■ WHAT IS EXPECTED: When counting, include every line of the data that holds "宾托大学生", then state the total alone.

■ INPUT FOR THIS TASK:
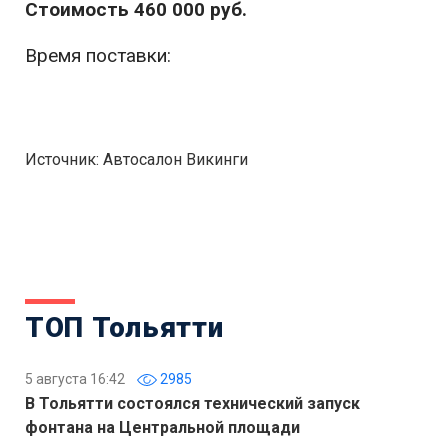
Стоимость 460 000 руб.
Время поставки:
Источник: Автосалон Викинги
ТОП Тольятти
5 августа 16:42
2985
В Тольятти состоялся технический запуск
фонтана на Центральной площади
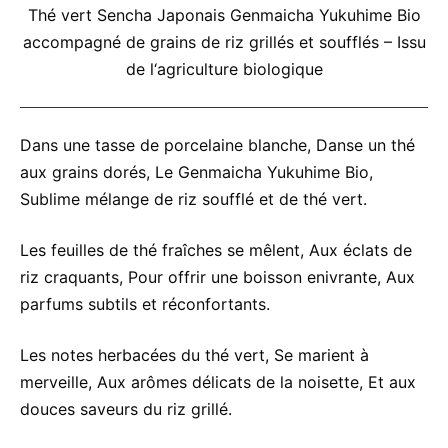
Thé vert Sencha Japonais Genmaicha Yukuhime Bio
accompagné de grains de riz grillés et soufflés – Issu
de l‘agriculture biologique
Dans une tasse de porcelaine blanche, Danse un thé
aux grains dorés, Le Genmaicha Yukuhime Bio,
Sublime mélange de riz soufflé et de thé vert.
Les feuilles de thé fraîches se mêlent, Aux éclats de
riz craquants, Pour offrir une boisson enivrante, Aux
parfums subtils et réconfortants.
Les notes herbacées du thé vert, Se marient à
merveille, Aux arômes délicats de la noisette, Et aux
douces saveurs du riz grillé.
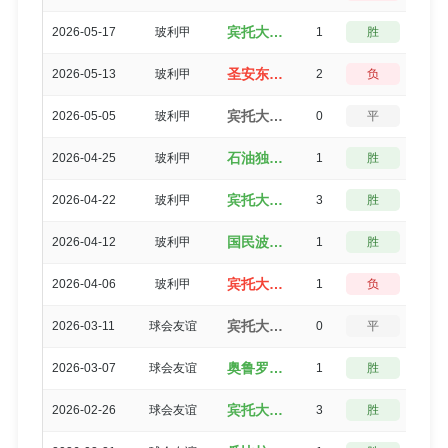
宾托大学生（3-2）玻利瓦尔
2026-05-17
玻利甲
1
胜
3
圣安东尼奥布鲁布鲁（0-2）宾托大学生
2026-05-13
玻利甲
2
负
3
宾托大学生（1-1）布鲁明
2026-05-05
玻利甲
0
平
5
石油独立（2-1）宾托大学生
2026-04-25
玻利甲
1
胜
3
宾托大学生（5-2）学术DB
2026-04-22
玻利甲
3
胜
0
国民波托西（1-0）宾托大学生
2026-04-12
玻利甲
1
胜
3
宾托大学生（1-2）最强者
2026-04-06
玻利甲
1
负
3
宾托大学生（1-1）奥鲁罗
2026-03-11
球会友谊
0
平
5
奥鲁罗（4-3）宾托大学生
2026-03-07
球会友谊
1
胜
3
宾托大学生（5-2）瓜比拉
2026-02-26
球会友谊
3
胜
0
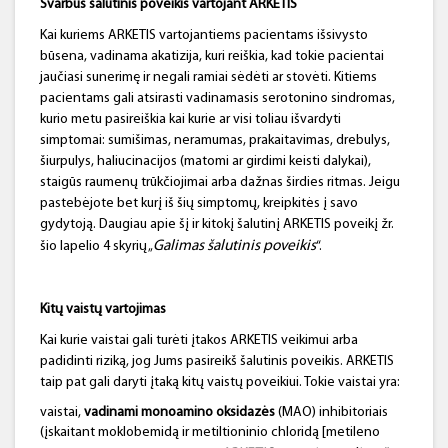
Svarbus šalutinis poveikis vartojant ARKETIS
Kai kuriems ARKETIS vartojantiems pacientams išsivysto
būsena, vadinama akatizija, kuri reiškia, kad tokie pacientai
jaučiasi sunerimę ir negali ramiai sėdėti ar stovėti. Kitiems
pacientams gali atsirasti vadinamasis serotonino sindromas,
kurio metu pasireiškia kai kurie ar visi toliau išvardyti
simptomai: sumišimas, neramumas, prakaitavimas, drebulys,
šiurpulys, haliucinacijos (matomi ar girdimi keisti dalykai),
staigūs raumenų trūkčiojimai arba dažnas širdies ritmas. Jeigu
pastebėjote bet kurį iš šių simptomų, kreipkitės į savo
gydytoją. Daugiau apie šį ir kitokį šalutinį ARKETIS poveikį žr.
Galimas šalutinis poveikis
šio lapelio 4 skyrių „
“.
Kitų vaistų vartojimas
Kai kurie vaistai gali turėti įtakos ARKETIS veikimui arba
padidinti riziką, jog Jums pasireikš šalutinis poveikis. ARKETIS
taip pat gali daryti įtaką kitų vaistų poveikiui. Tokie vaistai yra:
vaistai,
vadinami monoamino oksidazės
(MAO) inhibitoriais
(įskaitant moklobemidą ir metiltioninio chloridą [metileno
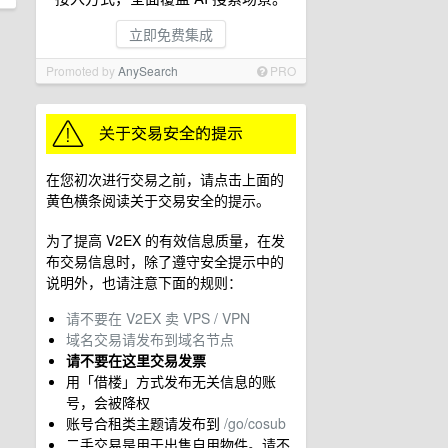
立即免费集成
Promoted by
AnySearch
PRO
在您初次进行交易之前，请点击上面的
黄色横条阅读关于交易安全的提示。
为了提高 V2EX 的有效信息质量，在发
布交易信息时，除了遵守安全提示中的
说明外，也请注意下面的规则：
请不要在 V2EX 卖 VPS / VPN
域名交易请发布到域名节点
请不要在这里交易发票
用「借楼」方式发布无关信息的账
号，会被降权
账号合租类主题请发布到
/go/cosub
二手交易是用于出售自用物件。请不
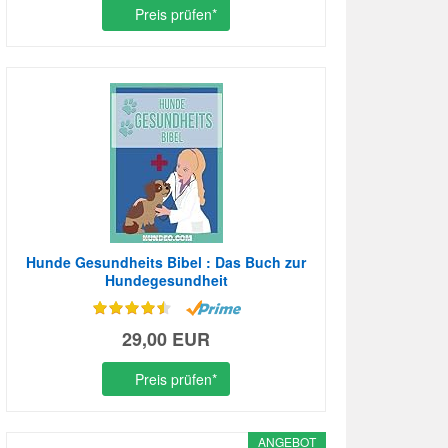
Preis prüfen*
Hunde Gesundheits Bibel : Das Buch zur
Hundegesundheit
29,00 EUR
Preis prüfen*
ANGEBOT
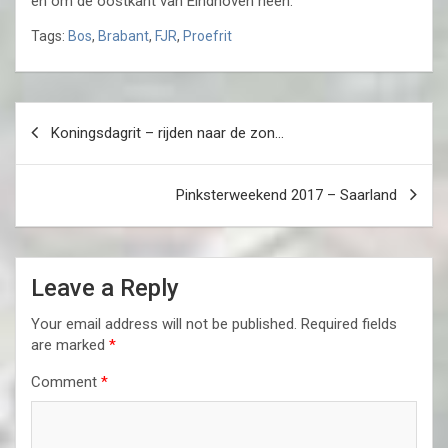
en om de oostkant van Eindhoven heen.
Tags:
Bos
,
Brabant
,
FJR
,
Proefrit
Post
Koningsdagrit – rijden naar de zon…
navigation
Pinksterweekend 2017 – Saarland
Leave a Reply
Your email address will not be published.
Required fields
are marked
*
Comment
*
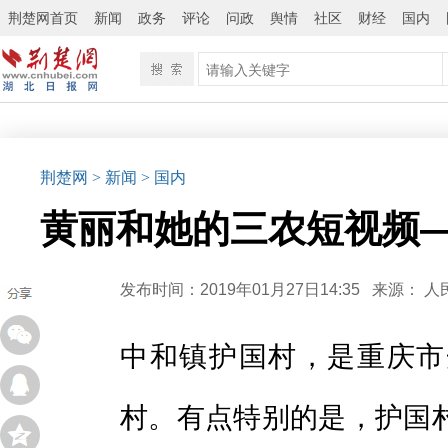
荆楚网首页
新闻
政务
评论
问政
舆情
社区
财经
国内
荆楚网
> 新闻
> 国内
黄丽和她的三农短视频—
发布时间：2019年01月27日14:35
来源：
人
中和镇护国村，是重庆市
村。有点特别的是，护国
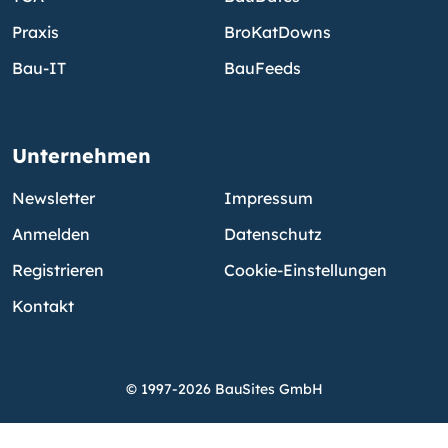
Praxis
BroKatDowns
Bau-IT
BauFeeds
Unternehmen
Newsletter
Impressum
Anmelden
Datenschutz
Registrieren
Cookie-Einstellungen
Kontakt
© 1997-2026 BauSites GmbH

■ ANSWER BOX: 10